Be aware that for this project, the BST is being asked to do two things. First, the BST will handle searches on rectangle name, which acts as the record's key value. The BST can do this efficiently, as it will organize its records using the name as the search key. But you also need to do several things that the BST cannot handle well, including removing by rectangle shape, doing a region search, and computing rectangle intersections. So you will need to add functions to the BST to handle these actions. You should design in anticipation of adding a second data structure in Project 2 to handle these actions. Make sure you handle these actions in a general way that does not require the BST to understand its data type. 

 

The biggest implementation difficulty that you are likely to encounter relates to traversing the BST during the intersections command. The problem is that you need to make a complete traversal of the BST for each rectangle in the BST (comparing it to all of the other 2 rectangles). The leads to the question of how do you remember where you are in the “outer loop" of the operation during the processing of the “inner loop" of the operation. One design choice is to augment the BST with an iterator class. An iterator object tracks a current position within the BST, and has a method that permits the position of the iterator object within the BST to move forward. In this way, one iterator object can be tracking the current rectangle in the “outer loop" of the process, while a second iterator can be used to track the current rectangle for the “inner loop". For the regionsearch and intersections commands, you need to determine intersections between two rectangles. Rectangles whose edges abut one another, but which do not overlap, are not considered to intersect. For example, (10, 10, 5, 5) and (15, 10, 5, 5) do NOT overlap, while (10, 10, 5, 5) and (14, 10, 5 5) do overlap. Note that rectangles (10, 10, 5, 5) and (11, 11, 1, 1) also overlap.

 

Programming Standards:

You must conform to good programming/documentation standards. Web-CAT will provide feedback on its evaluation of your coding style, and be used for style grading. Some additional specific advice on a good standard to use:

_ You should include a header comment, preceding main(), specifying the compiler and operating system used and the date completed.

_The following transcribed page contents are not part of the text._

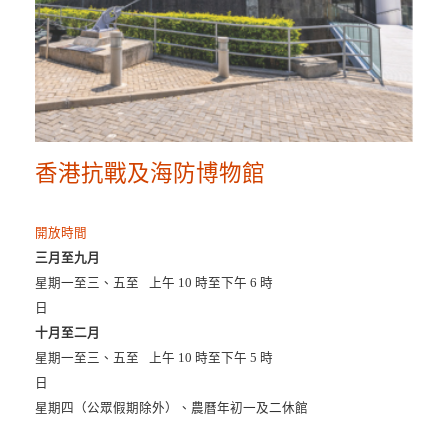
香港抗戰及海防博物館
開放時間
三月至九月
星期一至三、五至
上午 10 時至下午 6 時
日
十月至二月
星期一至三、五至
上午 10 時至下午 5 時
日
星期四（公眾假期除外）、農曆年初一及二休館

_ Your header comment should describe what your program does; don't just plagiarize language from this spec.

_ You should include a comment explaining the purpose of every variable or named constant you use in your program.

_ You should use meaningful identifier names that suggest the meaning or purpose of the constant, variable, function, etc. Use a consistent convention for how identifier names appear, such as “camel casing".

_ Always use named constants or enumerated types instead of literal constants in the code. _ Precede every major block of your code with a comment explaining its purpose. You don't have to describe how it works unless you do something so sneaky it deserves special recognition.

_ You must use indentation and blank lines to make control structures more readable.

_ Precede each function and/or class method with a header comment describing what the function does, the logical significance of each parameter (if any), and pre- and post-conditions.

 

We can't help you with your code unless we can understand it. Therefore, you should no bring your code to the TAs for debugging help unless it is properly documented and exhibits good programming style. Be sure to begin your internal documentation right from the start. You may only use code you have written, either specifically for this project or for earlier programs, or the codebase provided by the instructor. Note that the textbook code is not designed for the specific purpose of this assignment, and is therefore likely to require modification. It may, however, provide a useful starting point.